С избытком, — уверенно сказал Федор Иванович. — Для народа главное — развлечения.

— Хлеба и зрелищ требовал еще плебс в Риме, насколько мне помнится, — заметил капитан. — Отсюда следует, что мы просто шествуем проверенным классическим путем?

— Традиционное заблуждение русских правителей — в перестановке этих требований: «зрелищ и хлеба!» — несогласно проворчал Роман Трифонович. — Не в этом ли заключается пресловутый особый путь России, генерал?

— О, Господи, — сказала Варвара и встала. — Извините, но я удаляюсь, господа.

Она вышла.

— Вот и Варенька не выдержала, — вздохнул Николай.

Хомяков поднял палец, и два шустрых молодца в униформе, расшитой галунами, тут же наполнили бокалы.

— У меня несносный характер, — сказал Роман Трифонович. — Но что поделать, когда испытываешь постоянный зуд в душе? Где реформы, друзья мои? Где реформы? Россия топчется на месте, как бегемот в клетке.

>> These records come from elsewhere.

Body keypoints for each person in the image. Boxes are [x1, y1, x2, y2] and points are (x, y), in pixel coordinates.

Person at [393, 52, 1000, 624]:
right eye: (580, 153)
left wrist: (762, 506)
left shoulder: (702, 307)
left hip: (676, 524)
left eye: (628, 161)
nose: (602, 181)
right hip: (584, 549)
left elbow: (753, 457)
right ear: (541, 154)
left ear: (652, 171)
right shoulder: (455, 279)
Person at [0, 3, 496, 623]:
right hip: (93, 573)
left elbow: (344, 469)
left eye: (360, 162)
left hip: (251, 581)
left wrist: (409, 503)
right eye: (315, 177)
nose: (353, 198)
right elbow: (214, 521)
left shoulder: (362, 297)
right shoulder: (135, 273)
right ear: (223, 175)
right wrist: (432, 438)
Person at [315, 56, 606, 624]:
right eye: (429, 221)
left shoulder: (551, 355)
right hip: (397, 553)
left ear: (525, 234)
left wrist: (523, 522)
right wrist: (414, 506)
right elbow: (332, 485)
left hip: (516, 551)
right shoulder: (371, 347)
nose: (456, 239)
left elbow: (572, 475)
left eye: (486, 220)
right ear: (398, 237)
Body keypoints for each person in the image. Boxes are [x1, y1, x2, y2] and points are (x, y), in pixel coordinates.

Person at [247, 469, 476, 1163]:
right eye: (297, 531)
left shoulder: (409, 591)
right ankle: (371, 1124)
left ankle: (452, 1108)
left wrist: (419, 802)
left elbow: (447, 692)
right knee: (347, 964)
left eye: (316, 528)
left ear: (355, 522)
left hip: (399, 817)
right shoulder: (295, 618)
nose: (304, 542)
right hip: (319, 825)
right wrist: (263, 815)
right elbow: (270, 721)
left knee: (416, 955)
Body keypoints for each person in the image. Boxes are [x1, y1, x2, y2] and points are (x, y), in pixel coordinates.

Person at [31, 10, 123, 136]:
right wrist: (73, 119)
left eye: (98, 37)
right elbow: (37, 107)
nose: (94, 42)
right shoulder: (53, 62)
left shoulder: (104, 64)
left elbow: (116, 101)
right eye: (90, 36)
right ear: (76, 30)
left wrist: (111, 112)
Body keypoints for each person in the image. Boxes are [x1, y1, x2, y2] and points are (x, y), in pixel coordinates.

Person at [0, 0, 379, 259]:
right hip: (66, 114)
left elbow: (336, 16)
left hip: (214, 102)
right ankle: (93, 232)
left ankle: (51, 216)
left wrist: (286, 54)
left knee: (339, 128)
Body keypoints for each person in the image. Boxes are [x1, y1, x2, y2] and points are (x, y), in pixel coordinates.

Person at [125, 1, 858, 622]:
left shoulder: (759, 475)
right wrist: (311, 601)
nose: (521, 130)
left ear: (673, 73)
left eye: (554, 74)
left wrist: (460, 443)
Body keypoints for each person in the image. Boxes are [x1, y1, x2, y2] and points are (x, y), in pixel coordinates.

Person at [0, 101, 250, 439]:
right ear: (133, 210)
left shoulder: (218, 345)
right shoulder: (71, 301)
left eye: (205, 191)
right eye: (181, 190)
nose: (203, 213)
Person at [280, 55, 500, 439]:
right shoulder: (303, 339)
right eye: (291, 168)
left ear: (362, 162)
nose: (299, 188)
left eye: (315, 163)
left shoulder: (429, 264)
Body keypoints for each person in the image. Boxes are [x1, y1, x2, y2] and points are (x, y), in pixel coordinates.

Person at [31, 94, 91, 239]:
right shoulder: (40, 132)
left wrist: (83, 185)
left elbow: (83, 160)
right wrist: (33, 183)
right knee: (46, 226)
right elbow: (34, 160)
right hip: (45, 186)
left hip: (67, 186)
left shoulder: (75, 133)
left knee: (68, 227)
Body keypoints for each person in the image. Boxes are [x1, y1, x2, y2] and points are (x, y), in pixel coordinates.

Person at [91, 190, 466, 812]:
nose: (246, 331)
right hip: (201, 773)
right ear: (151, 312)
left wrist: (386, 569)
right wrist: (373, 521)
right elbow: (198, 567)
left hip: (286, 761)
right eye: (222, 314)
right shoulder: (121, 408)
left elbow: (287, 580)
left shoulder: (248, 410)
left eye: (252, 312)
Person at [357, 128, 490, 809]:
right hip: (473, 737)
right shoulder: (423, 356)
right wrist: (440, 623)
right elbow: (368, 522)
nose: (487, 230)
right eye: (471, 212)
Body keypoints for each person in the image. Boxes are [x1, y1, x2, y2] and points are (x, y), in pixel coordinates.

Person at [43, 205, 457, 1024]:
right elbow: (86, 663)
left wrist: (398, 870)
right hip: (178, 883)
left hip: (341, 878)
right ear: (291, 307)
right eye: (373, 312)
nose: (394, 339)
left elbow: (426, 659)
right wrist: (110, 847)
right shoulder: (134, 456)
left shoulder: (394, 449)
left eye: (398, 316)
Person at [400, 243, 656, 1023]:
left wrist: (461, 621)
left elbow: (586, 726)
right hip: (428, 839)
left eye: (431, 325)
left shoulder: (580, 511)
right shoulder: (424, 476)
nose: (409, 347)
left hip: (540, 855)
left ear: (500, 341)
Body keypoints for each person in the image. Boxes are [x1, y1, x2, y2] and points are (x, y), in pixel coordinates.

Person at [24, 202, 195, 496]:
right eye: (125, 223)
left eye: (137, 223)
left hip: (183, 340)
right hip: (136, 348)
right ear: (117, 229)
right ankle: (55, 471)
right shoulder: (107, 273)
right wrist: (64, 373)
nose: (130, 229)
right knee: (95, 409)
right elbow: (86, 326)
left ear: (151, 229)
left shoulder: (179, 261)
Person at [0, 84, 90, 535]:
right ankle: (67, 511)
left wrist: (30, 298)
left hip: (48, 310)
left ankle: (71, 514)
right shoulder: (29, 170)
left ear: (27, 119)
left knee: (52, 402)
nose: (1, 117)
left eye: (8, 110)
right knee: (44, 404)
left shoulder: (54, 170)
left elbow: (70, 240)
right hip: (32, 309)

— Россия медленно запрягает, — улыбнулся Николай.

— Так сначала извольте научить ее запрягать! — не выдержал Хомяков. — Примите необходимые законы, обеспечьте их исполнение, прижмите к ногтю мздоимство чиновников, начиная с первого класса по четырнадцатый включительно. Ну, есть же пример, есть: Европа. Нет, кому-то очень выгодно, чтобы Россия сидела в собственном болоте. Очень выгодно!

— Двадцатый век все расставит по местам, Роман Трифонович, — улыбнулся генерал Олексин. — Решительно и бесповоротно. Ты не учитываешь инерционной мощи русского народа, а напрасно, она — весьма и весьма велика. И бомба Гриневицкого, убившая государя императора Александра Второго в день, когда на его столе лежала Конституция, тому пример. Естественно, это между нами, господа.